Funny enough, there *are* a couple of military bases up in the wilds of Maine. There's one near Brunswick, and another I believe near or on Rangeley Lake. I think they both deal with Navy SEAL training.
Great story. The helicopter story reminds me of the day my publisher called me and said they were going to put a scar on the Gunsmiths face starting with book #2, so I had to dictate a scene over the phone to explain how he got the scar.
Walter Gibson had to rewrite his first Shadow novel to include a scene in Chinatown, because the editors chose to with a painting of a Mandarin on the cover of the magazine.

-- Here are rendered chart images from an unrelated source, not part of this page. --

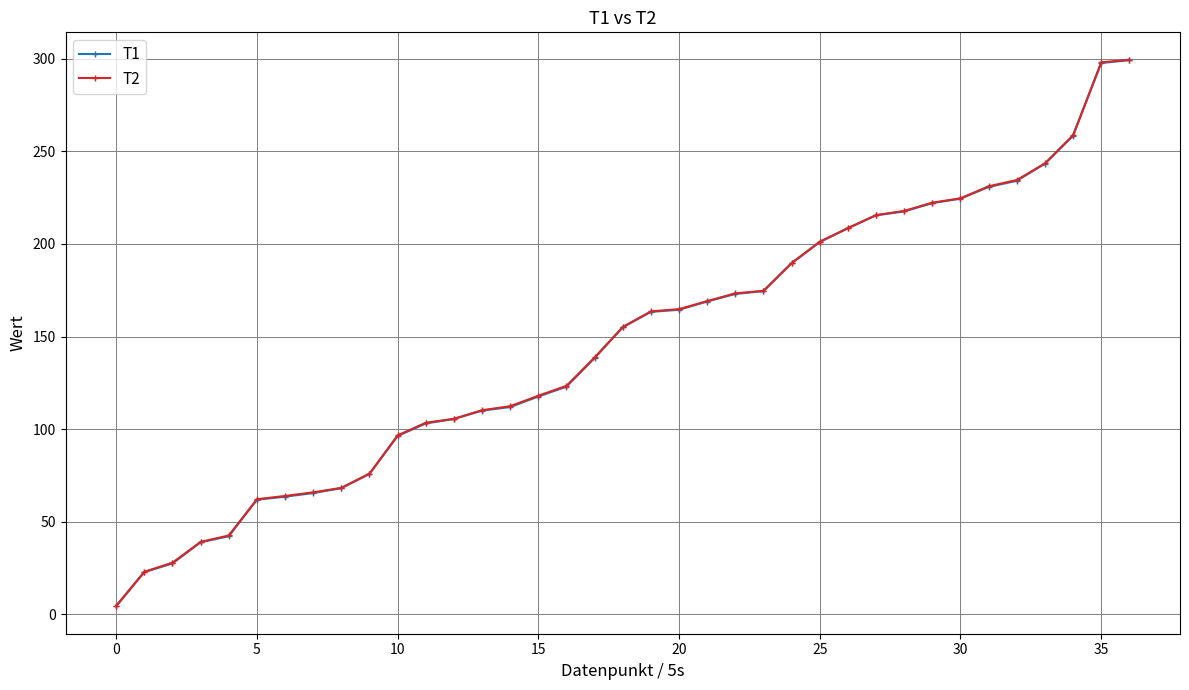

What is the difference between the maximum and minimum values in the T2 series?

294.8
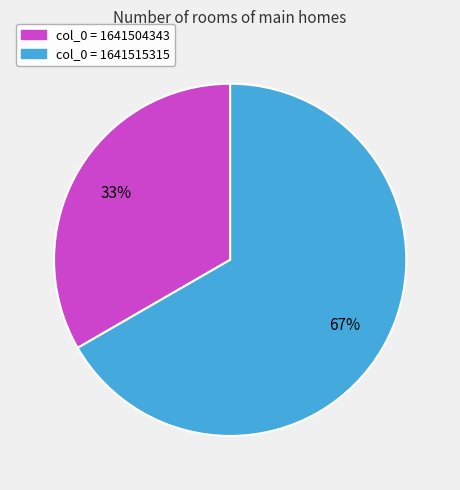

Which category has the biggest portion of the pie?

col_0 = 1641515315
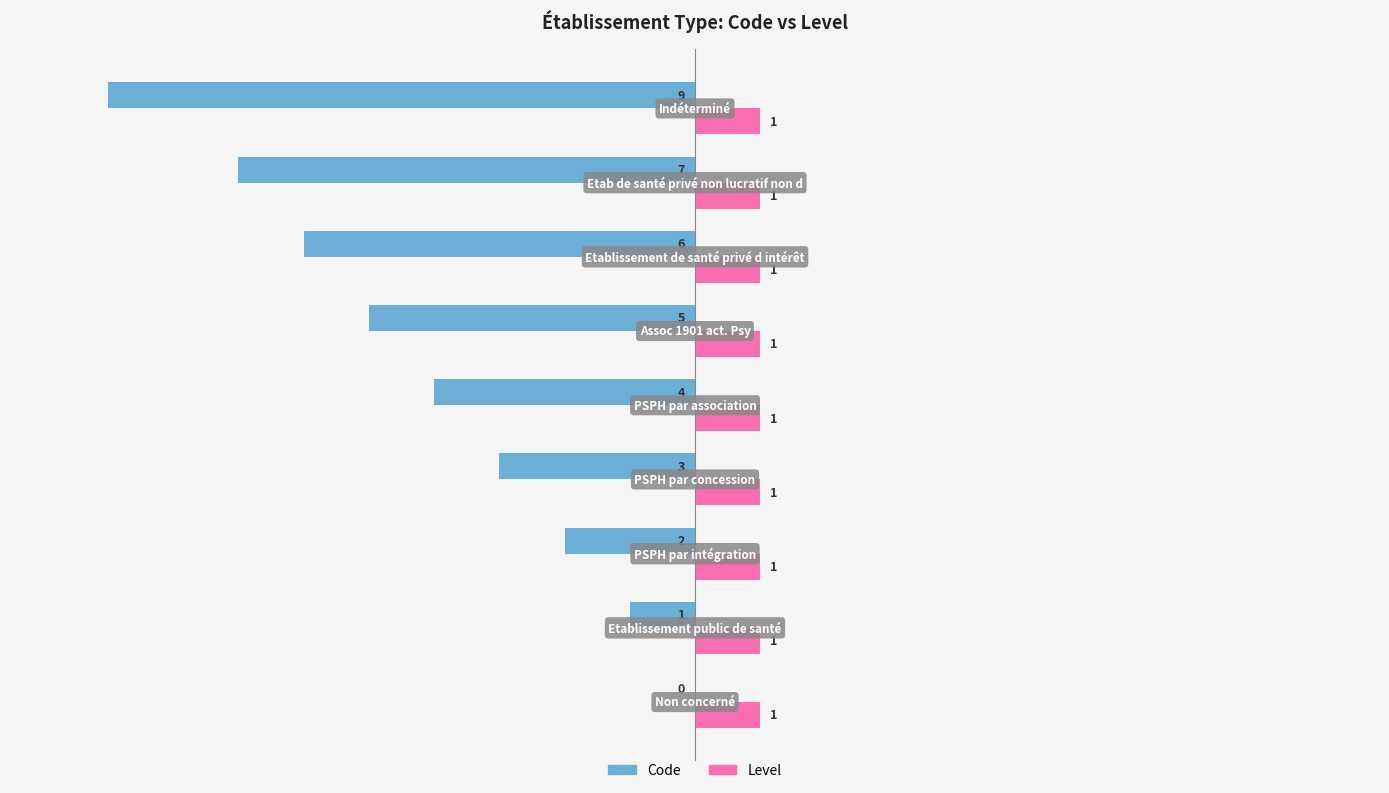

What is the sum of all Level values?

9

Thanks to Len for the behind-the-scenes look at Peter McCurtin. I've read quite a few of his westerns and really enjoyed them, though he was one of the best at his time. I've always wondered about his personal life but haven't been able to find much on the Net about. Till now. (I do remember reading something about him writing in a notorious old hotel, going to movies, and eating in "automats," whatever they are. Don't remember where I read it.)
Cover art: Jack Palance versus Colonel Klink?
An automat is sort of a self-serve McDonald's. The idea is making a comeback now that fast food workers think they ought to make twenty dollars an hour.
now that fast food workers think they ought to make twenty dollars an hour
Earning a living wage is downright un-American.